What happened

Shares of PagerDuty (PD -1.84%) were climbing today after the stock posted better-than-expected results in its second-quarter earnings report.

As of 12:56 p.m. EDT on Friday, the stock was up 10.5%.

Two people looking at a computer and smiling

Image source: Getty Images.

So what

The maker of cloud software that helps companies identify outages and other issues in their tech infrastructure said revenue rose 33% to $67.5 million, its strongest growth rate in five quarters and ahead of estimates at $65.6 million.

The company expanded relationships in the quarter with a number of major customers, including Anheuser-BuschAutodesk, and Nvidia. Dollar-based net retention rate was up 126%, meaning revenue from existing customers was up 26%, another sign that its land-and-expand strategy is paying off.

PagerDuty also added new companies like Citigroup and Mattress Firm in the quarter, growing its customer base to almost 18,000. 
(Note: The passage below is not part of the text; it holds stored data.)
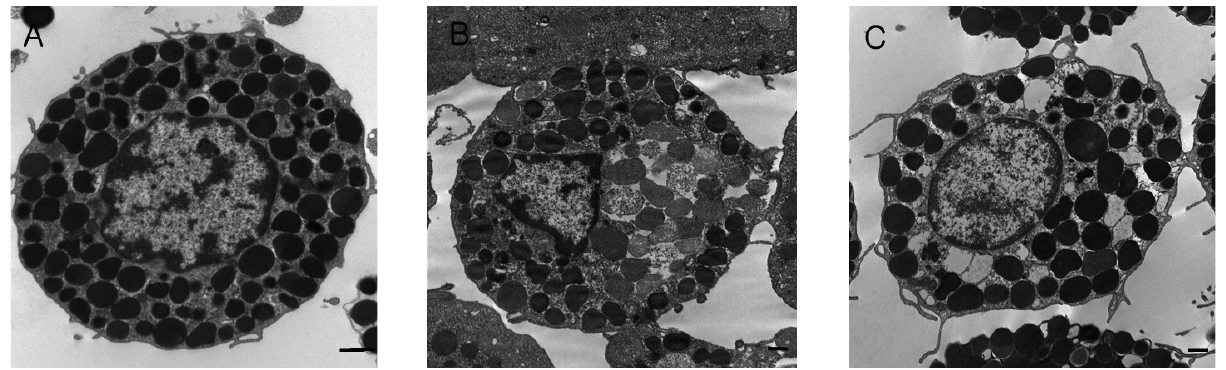
Fig. 1. – Electron microscopy of rat peritoneal mast cells (RPMC). (A) untreated RPMC, (B) & (C) RPMC treated with live trichomonads and 25 % ESP of T. vaginalis for 3 h, respectively. Typical mast cell-specific granules (granules filled with electron-dense material) are present in untreated RPMC, which were presumably exocytosed after stimulation by live trichomonad or T. vaginalis ESP. Scale bar: 0.5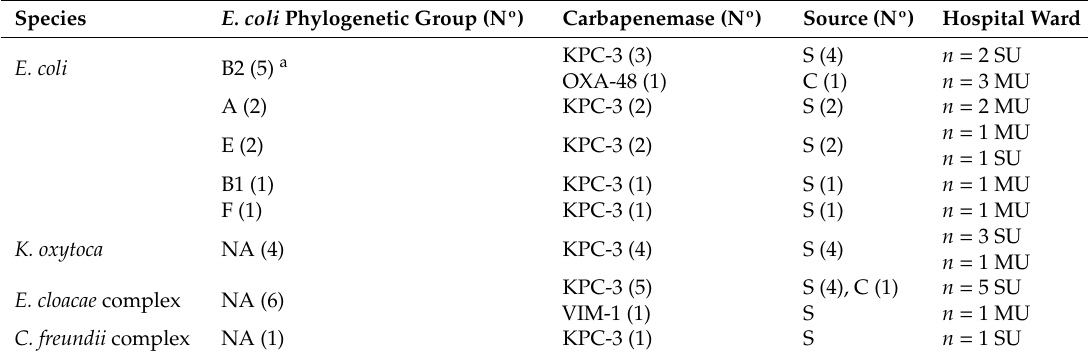
Table 4. Characterization of CPE producers other than K.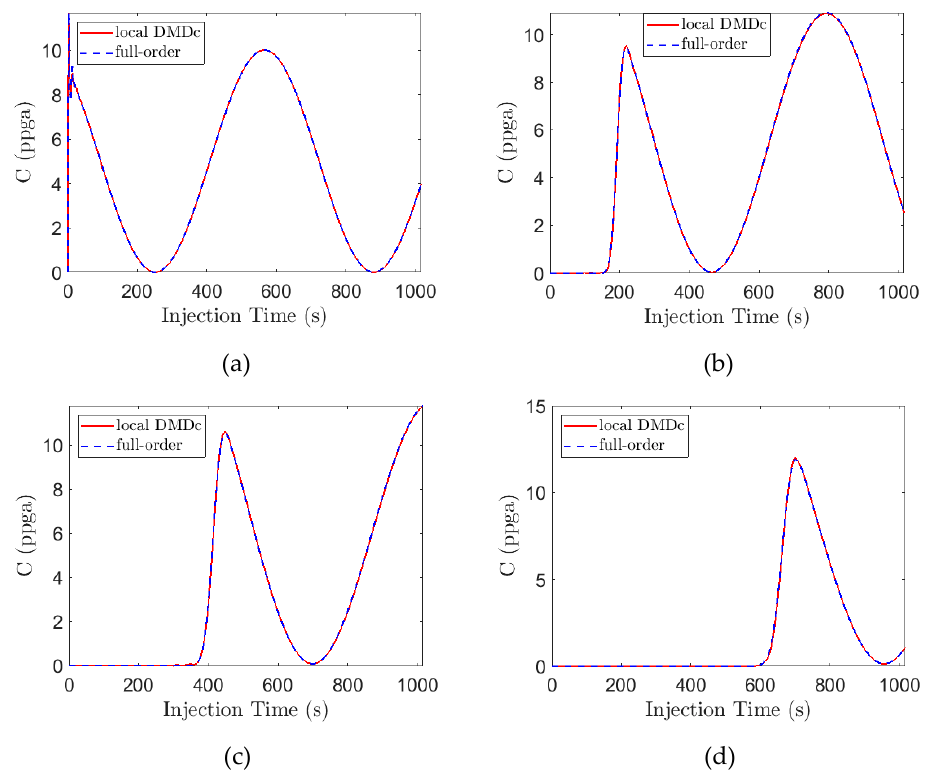
Figure 13. Results comparing local DMDc and full-order solutions of concentration at 4 different locations inside the fracture. ( a ) 𝐶(𝑡) at x = 18 m; ( b ) 𝐶(𝑡) at x = 36 m; ( c ) 𝐶(𝑡) at x = 72 m; ( d ) 𝐶(𝑡) at x = 108 m.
On the cost side, gross margin in the quarter slipped from 86.9% to 82.3%, and the adjusted operating loss widened from $3.2 million to $9.9 million. On a per-share basis, the company posted an adjusted loss per share of $0.13 compared to a $0.04 loss in the quarter a year ago. Still, that beat estimates of a $0.15 per-share loss.

CEO Jennifer Tejada said: "Q2 was an inflection point for PagerDuty. We delivered strong financial results and demonstrated increasing market share leadership. The durability of our growth, the long-term potential for our platform and the legacy we are building are clear. Our solid top-line beat was driven by accelerating demand for both our new Automation offering and our comprehensive Digital Operations plan, especially in the enterprise and mid-market segments."

Now what

Investors also seemed impressed with the company's guidance as PagerDuty forecast 28% to 32% revenue growth for the third quarter, to reach $69 million to $71 million, ahead of the consensus at $68.3 million. For the full year, it called for revenue of $273 million to $276 million, up 28% to 29%, which was also better than the average analyst estimate at $270.5 million.

That guidance, along with the acceleration in revenue growth and strong net retention rate, all show that the cloud stock's growth story is on track.